Your task: Could you reproduce each of the items below word for word, leaving the pictures out of your answer?

Material:

-=-=-

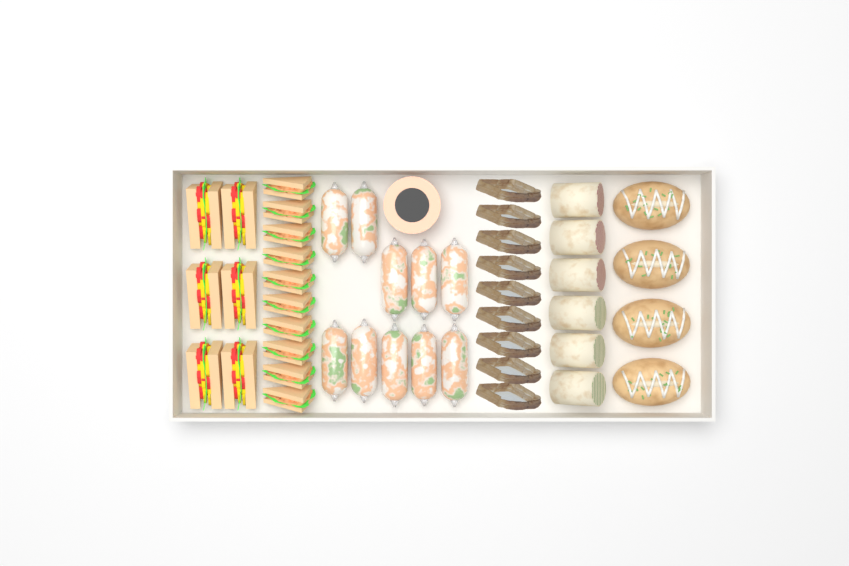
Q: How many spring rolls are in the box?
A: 10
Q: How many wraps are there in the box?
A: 6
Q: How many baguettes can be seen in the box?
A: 4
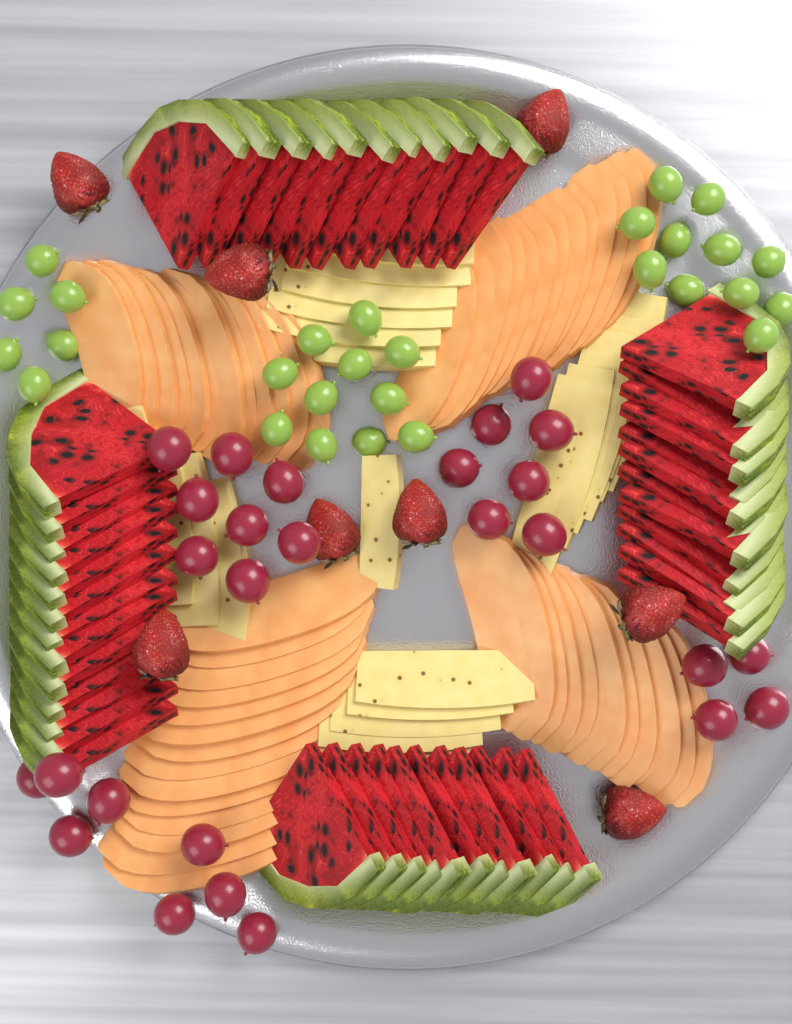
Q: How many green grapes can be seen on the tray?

-=-=-

Completed task:
Q: How many spring rolls are in the box?
A: 10
Q: How many wraps are there in the box?
A: 6
Q: How many baguettes can be seen in the box?
A: 4
Q: How many green grapes can be seen on the tray?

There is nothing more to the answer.